Cabe tradicionalmente ao chefe de Estado brasileiro fazer o pronunciamento anual de abertura da Assembleia-Geral da ONU e, para cumprir essa função cerimonial, Dilma Rousseff partiu para Nova York, deixando aqui sua viola em cacos. Fica adiada então para a próxima semana, na hipótese otimista, o anúncio da tão alardeada reforma ministerial que a presidente prometeu para cortar gastos do governo, mas que só vai servir mesmo – se servir para alguma coisa – para afastar dela o cálice do impeachment.
Essa encruada reforma ministerial já começou mal, com a promessa do corte de 10 Ministérios de um enxundioso elenco de 39. Pura peta. Metade desses “cortes” será o resultado da subtração do título de ministro que hoje ostentam seus titulares. Dilma pretende também reunir em uma só pasta três Secretarias com status de Ministério – duas criadas por Lula sob medida para atender a clientela petista: Secretaria para Políticas das Mulheres e Secretaria para Políticas de Promoção da Igualdade Racial, além da Secretaria de Direitos Humanos, criada no governo FHC. As três formarão o Ministério da Cidadania, mas o cidadão que paga impostos e não rouba a Petrobrás continuará sem ter a quem perguntar quem é essa gente que, devendo por ofício cuidar dos interesses gerais, leva semanas em profundos conciliábulos para, afinal, tirar da cartola uma reforminha que não leva a nada.
O pior, porém, é o que Dilma se dispõe a fazer à pasta que lida com a questão que encabeça a lista das reivindicações sociais – a da Saúde – e que até por isso tem o maior orçamento do Executivo. Atualmente sob o comando de um quadro do PT, o Ministério da Saúde foi oferecido pela chefe do governo à bancada do PMDB na Câmara dos Deputados. Os peemedebistas indicaram Manoel Júnior (PMDB-PB), que, embora médico, nada tem no currículo que o recomende para o cargo. Como muitos de seus predecessores, preenche com perfeição, no entanto, os pré-requisitos do toma lá dá cá implícitos no espírito da coisa. Se aceitar a indicação, Dilma terá de engolir a seco recentes declarações do indicado a favor de sua renúncia e de críticas ao programa Mais Médicos, o grande destaque na vitrine do Ministério.
A tentativa desesperada de Dilma de recorrer ao baixo clero do PMDB para se safar do impeachment – garantia que está longe de existir – ilustra à perfeição a opinião manifestada pelo ex-presidente Fernando Henrique Cardoso, em entrevista à Folha de S.Paulo, de que a presidente pode “ficar marcada como quem vendeu a alma ao diabo para governar”. Afirmou FHC: “Agora, ofereceu cinco Ministérios ao PMDB. Vai governar como? Não vai. Vai ser governada”.
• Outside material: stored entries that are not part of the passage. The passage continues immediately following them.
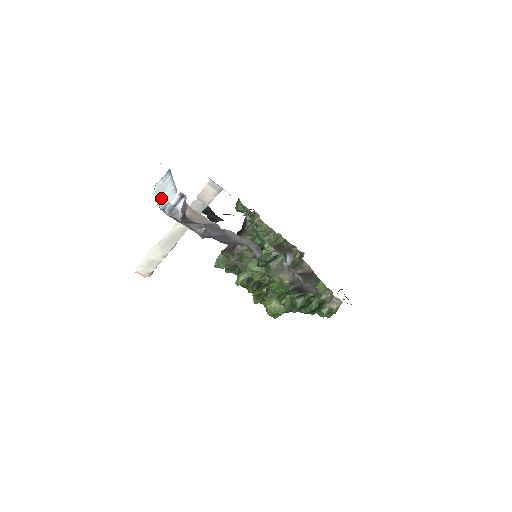
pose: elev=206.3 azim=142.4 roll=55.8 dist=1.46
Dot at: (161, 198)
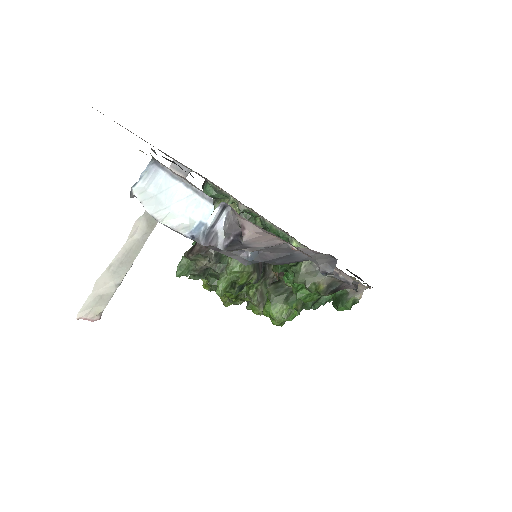
Dot at: (169, 214)
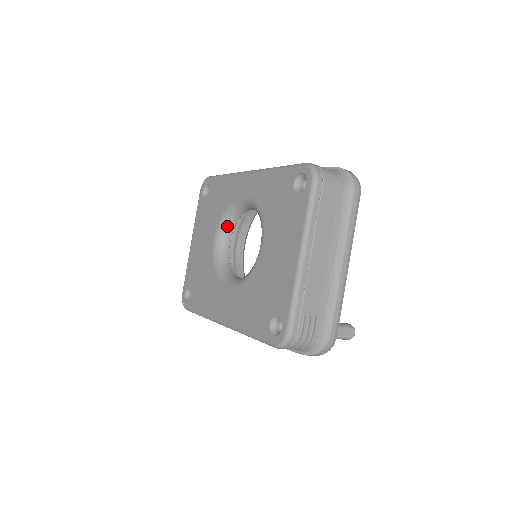
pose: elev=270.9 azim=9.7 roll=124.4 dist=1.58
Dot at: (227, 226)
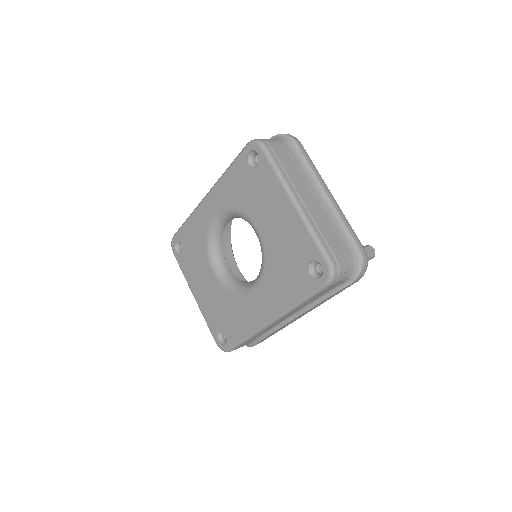
Dot at: (216, 253)
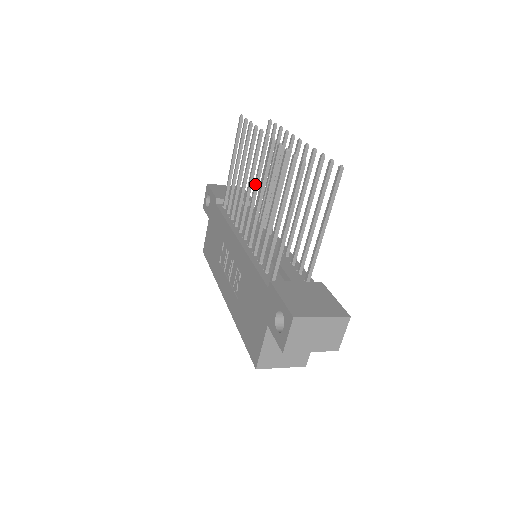
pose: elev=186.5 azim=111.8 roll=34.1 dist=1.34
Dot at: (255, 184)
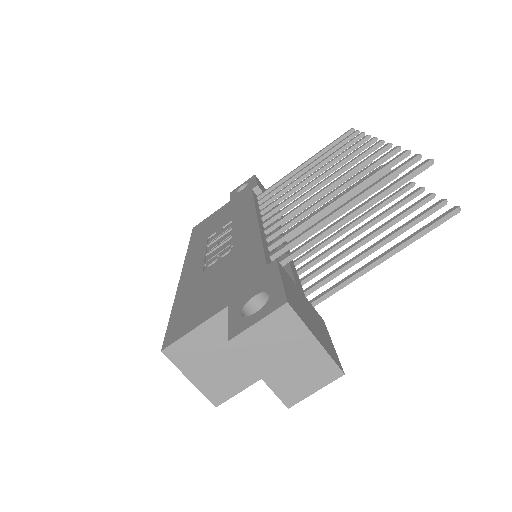
Dot at: (327, 178)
É compreensível, embora repugnante, que os peemedebistas procurem explorar a enorme crise em que o País está mergulhado e a fraqueza política de Dilma para levar vantagem. Essa é uma atitude perfeitamente compatível com a vocação governista que nos últimos tempos move o partido que já foi uma frente de luta para a restauração das liberdades políticas. O PMDB lamentavelmente – e tiradas as exceções de praxe e cada vez menos numerosas – não passa hoje de uma frente de aproveitadores do poder.
Muito pior, porém, é Dilma ser traída por seu próprio partido, que cinicamente emite notas oficiais de apoio às medidas governamentais de austeridade para promover o ajuste fiscal e na ação política do dia a dia condena aquela política e pede a cabeça de auxiliares da chefe do governo. Na quinta-feira o próprio líder da bancada petista na Câmara, Sibá Machado (AC), pedia a demissão dos ministros Aloizio Mercadante (Casa Civil), Joaquim Levy (Fazenda) e José Eduardo Cardozo (Justiça). Dizia falar em nome da ala majoritária do PT, a Construindo um Novo Brasil (CNB), cujo principal líder é ninguém menos do que Luiz Inácio Lula da Silva.
Diante desse cenário político que, dependendo do ângulo do qual é visto, varia do pastelão à tragédia grega, o Palácio do Planalto ainda se expõe ao ridículo de, em nota, justificar o adiamento do anúncio da reforma ministerial pelo fato de que alguns aliados haviam pedido mais tempo para fazer “consultas internas” e que com eles a presidente da República, naquele momento a caminho de Nova York, vem “efetivando proveitoso diálogo”. Que diálogo? E proveitoso para quem?